RI ACLU Says Latest Statistics Show State’s Civil Union Law Remains a “Complete Failure”
Posted: May 02, 2012|Category: Discrimination Category: LGBT Rights
On the morning of a General Assembly hearing on three separate bills aimed at addressing the inequalities faced by Rhode Island’s same-sex couples, the RI ACLU released statistics today indicating that the state’s “compromise” civil union statute remains “a complete failure.” During the first three months of 2012, the ACLU reported today, only six couples took advantage of the state’s civil union law, which was enacted last year over the strong protests of the state’s gay and lesbian community.
RI executive director Steven Brown said today: “These latest statistics demonstrate beyond any doubt that the civil union statute is a complete failure. If the General Assembly truly cares about ensuring fairness and equality for Rhode Island’s gay and lesbian couples, it will recognize that the time has come for passage of a marriage bill.” The six licenses issued throughout January, February and March mean that in the first nine months since the law has been in effect, a total of only 52 couples have obtained civil union licenses.
Last September, the RI ACLU issued a report that examined twelve other states that in recent years had enacted marriage, civil union or domestic partnership legislation for gay and lesbian couples. The report noted that the initial rate of license issuances in those states, adjusting for population, often exceeded Rhode Island’s rate by a factor of tenfold or more. The report cited a number of reasons why Rhode Island’s statute was being shunned by couples, including the presence of an extremely broad “religious” exemption, known as the “Corvese Amendment,” that significantly undercuts the law’s purpose. A bill to remove this provision, allowing religiously affiliated institutions to disregard the validity of a couple’s civil union, is among those being addressed at the hearing, along with a bill to allow legally married same-sex couples to divorce and the marriage equality bill.
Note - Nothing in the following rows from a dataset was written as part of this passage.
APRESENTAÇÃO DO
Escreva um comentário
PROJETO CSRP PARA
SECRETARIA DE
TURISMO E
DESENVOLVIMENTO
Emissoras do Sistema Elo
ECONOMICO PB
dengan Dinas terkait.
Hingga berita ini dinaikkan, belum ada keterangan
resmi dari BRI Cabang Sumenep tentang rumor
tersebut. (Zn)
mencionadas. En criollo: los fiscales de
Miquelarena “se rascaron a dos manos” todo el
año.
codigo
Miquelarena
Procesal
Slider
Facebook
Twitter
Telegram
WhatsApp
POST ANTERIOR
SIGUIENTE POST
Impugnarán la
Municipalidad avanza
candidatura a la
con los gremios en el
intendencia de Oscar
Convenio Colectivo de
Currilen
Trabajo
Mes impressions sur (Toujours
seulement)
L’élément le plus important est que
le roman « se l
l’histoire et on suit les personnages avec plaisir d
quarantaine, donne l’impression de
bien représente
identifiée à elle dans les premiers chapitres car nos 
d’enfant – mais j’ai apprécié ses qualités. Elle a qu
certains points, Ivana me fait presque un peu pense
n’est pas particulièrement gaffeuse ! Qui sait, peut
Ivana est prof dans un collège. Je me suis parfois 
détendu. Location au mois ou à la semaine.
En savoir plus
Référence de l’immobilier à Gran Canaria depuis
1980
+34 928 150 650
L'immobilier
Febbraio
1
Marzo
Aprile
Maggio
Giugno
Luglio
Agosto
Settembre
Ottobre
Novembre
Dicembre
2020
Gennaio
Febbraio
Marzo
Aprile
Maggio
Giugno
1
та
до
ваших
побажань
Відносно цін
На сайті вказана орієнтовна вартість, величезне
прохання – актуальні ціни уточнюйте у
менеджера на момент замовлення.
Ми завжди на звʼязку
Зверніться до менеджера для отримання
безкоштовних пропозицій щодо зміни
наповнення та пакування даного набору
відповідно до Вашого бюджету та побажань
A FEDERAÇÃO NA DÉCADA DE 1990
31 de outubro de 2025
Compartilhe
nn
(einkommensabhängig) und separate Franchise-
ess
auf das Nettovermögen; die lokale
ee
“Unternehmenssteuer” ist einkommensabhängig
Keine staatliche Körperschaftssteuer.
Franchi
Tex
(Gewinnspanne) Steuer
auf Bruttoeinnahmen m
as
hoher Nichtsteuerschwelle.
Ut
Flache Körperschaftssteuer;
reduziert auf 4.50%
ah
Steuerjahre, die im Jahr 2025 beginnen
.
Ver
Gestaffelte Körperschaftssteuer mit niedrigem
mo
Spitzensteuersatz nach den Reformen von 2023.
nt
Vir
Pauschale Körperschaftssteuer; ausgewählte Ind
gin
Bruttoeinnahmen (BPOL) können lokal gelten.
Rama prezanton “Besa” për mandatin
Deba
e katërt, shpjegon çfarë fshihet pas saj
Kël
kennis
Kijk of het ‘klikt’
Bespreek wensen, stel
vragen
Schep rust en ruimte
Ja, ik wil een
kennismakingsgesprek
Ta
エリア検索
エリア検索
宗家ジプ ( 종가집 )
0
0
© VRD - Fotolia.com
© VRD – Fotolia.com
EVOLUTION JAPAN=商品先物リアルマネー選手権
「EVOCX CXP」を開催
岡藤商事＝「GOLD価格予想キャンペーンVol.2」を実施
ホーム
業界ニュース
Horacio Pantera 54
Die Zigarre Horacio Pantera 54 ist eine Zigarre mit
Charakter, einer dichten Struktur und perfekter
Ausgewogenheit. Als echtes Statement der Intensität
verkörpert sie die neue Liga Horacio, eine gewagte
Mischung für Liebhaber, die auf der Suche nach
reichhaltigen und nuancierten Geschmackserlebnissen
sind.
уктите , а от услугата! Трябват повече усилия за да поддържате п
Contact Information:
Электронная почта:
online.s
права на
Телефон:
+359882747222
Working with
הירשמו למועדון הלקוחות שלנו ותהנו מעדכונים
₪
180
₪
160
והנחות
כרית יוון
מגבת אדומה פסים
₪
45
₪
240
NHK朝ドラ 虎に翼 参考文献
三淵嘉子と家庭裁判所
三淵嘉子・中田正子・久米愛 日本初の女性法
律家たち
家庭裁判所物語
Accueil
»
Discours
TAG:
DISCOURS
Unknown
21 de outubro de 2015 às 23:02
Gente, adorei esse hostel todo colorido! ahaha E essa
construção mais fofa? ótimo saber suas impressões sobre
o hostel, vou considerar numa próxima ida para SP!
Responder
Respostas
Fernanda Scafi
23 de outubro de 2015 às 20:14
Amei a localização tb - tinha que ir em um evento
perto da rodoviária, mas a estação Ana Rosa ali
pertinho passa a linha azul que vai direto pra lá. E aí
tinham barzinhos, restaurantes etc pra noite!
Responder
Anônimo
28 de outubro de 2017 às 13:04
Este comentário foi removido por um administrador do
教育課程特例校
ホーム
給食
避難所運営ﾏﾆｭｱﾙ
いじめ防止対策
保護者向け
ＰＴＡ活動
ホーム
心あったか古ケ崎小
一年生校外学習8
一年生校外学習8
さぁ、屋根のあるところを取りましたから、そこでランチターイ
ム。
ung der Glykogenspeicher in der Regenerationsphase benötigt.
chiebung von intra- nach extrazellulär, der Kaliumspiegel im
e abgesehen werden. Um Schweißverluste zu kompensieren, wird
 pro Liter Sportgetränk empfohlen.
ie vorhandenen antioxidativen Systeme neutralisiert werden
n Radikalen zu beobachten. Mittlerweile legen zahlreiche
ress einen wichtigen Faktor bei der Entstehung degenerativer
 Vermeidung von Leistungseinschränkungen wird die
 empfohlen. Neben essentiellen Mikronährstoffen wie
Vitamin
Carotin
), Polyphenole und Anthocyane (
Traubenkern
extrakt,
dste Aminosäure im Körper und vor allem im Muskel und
The ACLU’s Brown said: “By not taking advantage of the civil union law, Rhode Island’s gay and lesbian couples are sending a very clear message: they want passage of true marriage equality legislation. The only way to provide true equality is to grant same-sex couples access to the same government licensing system that different-sex couples have to protect their families.”
When civil union laws took effect this year in Delaware and Hawaii, states with similar populations to Rhode Island, Hawaii reported the issuance of at least 106 civil union licenses, and Delaware reported more than 85, in the first month alone. Rhode Island’s numbers remain far behind any other state with civil union, marriage or domestic partnership laws.